I was extremely disappointed to see that no one from the Coeur d'Alene Police Department was at the January 17, 2006, Council Meeting to explain the value of home occupation permit applicant investigations in crime prevention. Other cities have acknowledged the contribution code enforcement, the enforcement of city ordinances, can make toward reducing community crime.

It was fascinating to read the council minutes linked above and to watch the meeting on CDA TV 19. Several council members felt that if no one complains, everything is just rosy. If they truly believe that a complaint-driven system is sufficient to ensure compliance with laws and ordinances, I'd suggest they consider reducing the size of the police department. Why bother having police officers initiate public contact? Why not keep them in the station until someone complains? That, of course, is an absurd proposition, but so is the City Council's myopic view of code enforcement.
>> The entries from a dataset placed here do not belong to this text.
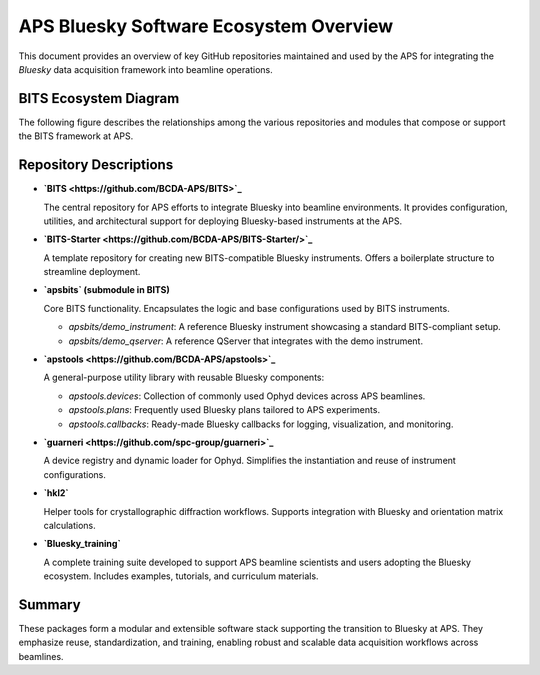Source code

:APS Bluesky Software Ecosystem Overview
=======================================

This document provides an overview of key GitHub repositories maintained and used by the APS for integrating the `Bluesky` data acquisition framework into beamline operations.

BITS Ecosystem Diagram
----------------------

The following figure describes the relationships among the various repositories and modules that compose or support the BITS framework at APS.

.. graphviz::

   digraph BITS_Ecosystem {
       rankdir=LR;
       node [shape=box style=filled fillcolor=lightgrey fontname="Arial"];

       BITS [label="BITS\n(Main Package)", shape=ellipse, fillcolor=lightblue];
       BITS_Starter [label="BITS-Starter\n(Starter Repo)", shape=ellipse, fillcolor=lightblue];

       apsbits [label="apsbits\n(Core Functionality)"];
       demo_instr [label="demo_instrument\n(Standard Instrument)"];
       demo_qserver [label="demo_qserver\n(Standard QServer)"];

       apstools [label="apstools\n(Devices, Plans, Callbacks)", shape=ellipse, fillcolor=lightblue];
       apst_devices [label="apstools_devices\n(Devices)", shape=ellipse, fillcolor=lightyellow];
       apst_plans [label="apstools_plans\n(Plans)", shape=ellipse, fillcolor=lightyellow];
       apst_callbacks [label="apstools_callbacks\n(Callbacks)", shape=ellipse, fillcolor=lightyellow];
       apst_utils [label="apstools_utils\n(Utils)", shape=ellipse, fillcolor=lightyellow];

       guarneri [label="guarneri\n(Ophyd Loader)", shape=ellipse, fillcolor=lightblue];
       guarneri_maker [label="guarneri_maker\n(Ophyd Loader Maker)", shape=ellipse, fillcolor=lightyellow];

       hkl2 [label="hkl2\n(Diffraction Tools)", shape=ellipse, fillcolor=lightblue];
       training [label="Bluesky_training\n(Training Resources)", shape=ellipse, fillcolor=lightblue];
       new_instrument [label="new_instrument\n(New Instrument)", shape=ellipse, fillcolor=lightblue];

       BITS -> apsbits [label="includes"];
       apsbits -> demo_instr [label="provides"];
       demo_instr -> BITS_Starter [label="source for"];
       demo_qserver -> BITS_Starter [label="source for"];
       BITS_Starter -> new_instrument [label="template for"];
       apsbits -> demo_qserver [label="provides"];
       BITS -> apstools [label="uses"];
       apstools -> apst_devices [label="includes"];
       apstools -> apst_plans [label="includes"];
       apstools -> apst_callbacks [label="includes"];
       apstools -> apst_utils [label="includes"];
       apst_devices -> new_instrument [label="provides"];
       apst_plans -> new_instrument [label="provides"];
       apst_callbacks -> new_instrument [label="provides"];
       apst_utils -> new_instrument [label="provides"];
       BITS -> guarneri [label="uses"];
       guarneri -> guarneri_maker [label="includes"];
       guarneri_maker -> new_instrument [label="provides"];
       BITS -> hkl2 [label="uses"];
       training -> BITS [label="supports"];
   }

Repository Descriptions
-----------------------

- **`BITS <https://github.com/BCDA-APS/BITS>`_**

  The central repository for APS efforts to integrate Bluesky into beamline environments. It provides configuration, utilities, and architectural support for deploying Bluesky-based instruments at the APS.

- **`BITS-Starter <https://github.com/BCDA-APS/BITS-Starter/>`_**

  A template repository for creating new BITS-compatible Bluesky instruments. Offers a boilerplate structure to streamline deployment.

- **`apsbits` (submodule in BITS)**

  Core BITS functionality. Encapsulates the logic and base configurations used by BITS instruments.

  - `apsbits/demo_instrument`: A reference Bluesky instrument showcasing a standard BITS-compliant setup.
  - `apsbits/demo_qserver`: A reference QServer that integrates with the demo instrument.

- **`apstools <https://github.com/BCDA-APS/apstools>`_**

  A general-purpose utility library with reusable Bluesky components:

  - `apstools.devices`: Collection of commonly used Ophyd devices across APS beamlines.
  - `apstools.plans`: Frequently used Bluesky plans tailored to APS experiments.
  - `apstools.callbacks`: Ready-made Bluesky callbacks for logging, visualization, and monitoring.

- **`guarneri <https://github.com/spc-group/guarneri>`_**

  A device registry and dynamic loader for Ophyd. Simplifies the instantiation and reuse of instrument configurations.

- **`hkl2`**

  Helper tools for crystallographic diffraction workflows. Supports integration with Bluesky and orientation matrix calculations.

- **`Bluesky_training`**

  A complete training suite developed to support APS beamline scientists and users adopting the Bluesky ecosystem. Includes examples, tutorials, and curriculum materials.

Summary
-------

These packages form a modular and extensible software stack supporting the transition to Bluesky at APS. They emphasize reuse, standardization, and training, enabling robust and scalable data acquisition workflows across beamlines.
It is astonishing to me that the City Council is so willing, even eager, to allow businesses to infiltrate residential neighborhoods without even so much as some sort of public hearing where applicant testimony is taken under oath and where neighbors have an opportunity to express support, opposition, or neutrality to the idea of a business operating next door. Our residential neighborhoods are zoned residential for good reasons. Our Council has lost sight of those reasons.

So I'd like to express my thanks to the Coeur d'Alene City Council. Its indifference toward enforcing city ordinances designed to protect our community has just saved me the annual license fee.


Blogger Dogwalkmusings said...

Good post, Bill. The attitude holds true on so much. The new contractors registration is a joke; so now you have to pay what - 20 bucks or so? No level of proficiency required. I know so many who have done remodeling and have been severely burned financially due to lack of requirements what's more oversight.

11:41 AM, February 26, 2006  
Anonymous Anonymous said...

I really like your bloggs. All I can say about this blogg is. Welcome to the good old boys club of Northern Idaho and the town of the walking dead. I don't know what it will take for the Citizens of Northern Idaho to wake up and see what is going on in their community. How they are being ripped off by those that are suppose to protect and serve them and then give special favors to those that are in the good old boys club. It is time for the voters of Northern Idaho to clean house and elect responsible and service minded people into office. Not those that are self serving. We also need to see that accountability laws are passed in regards to our public officials. Keep up the good work Bill.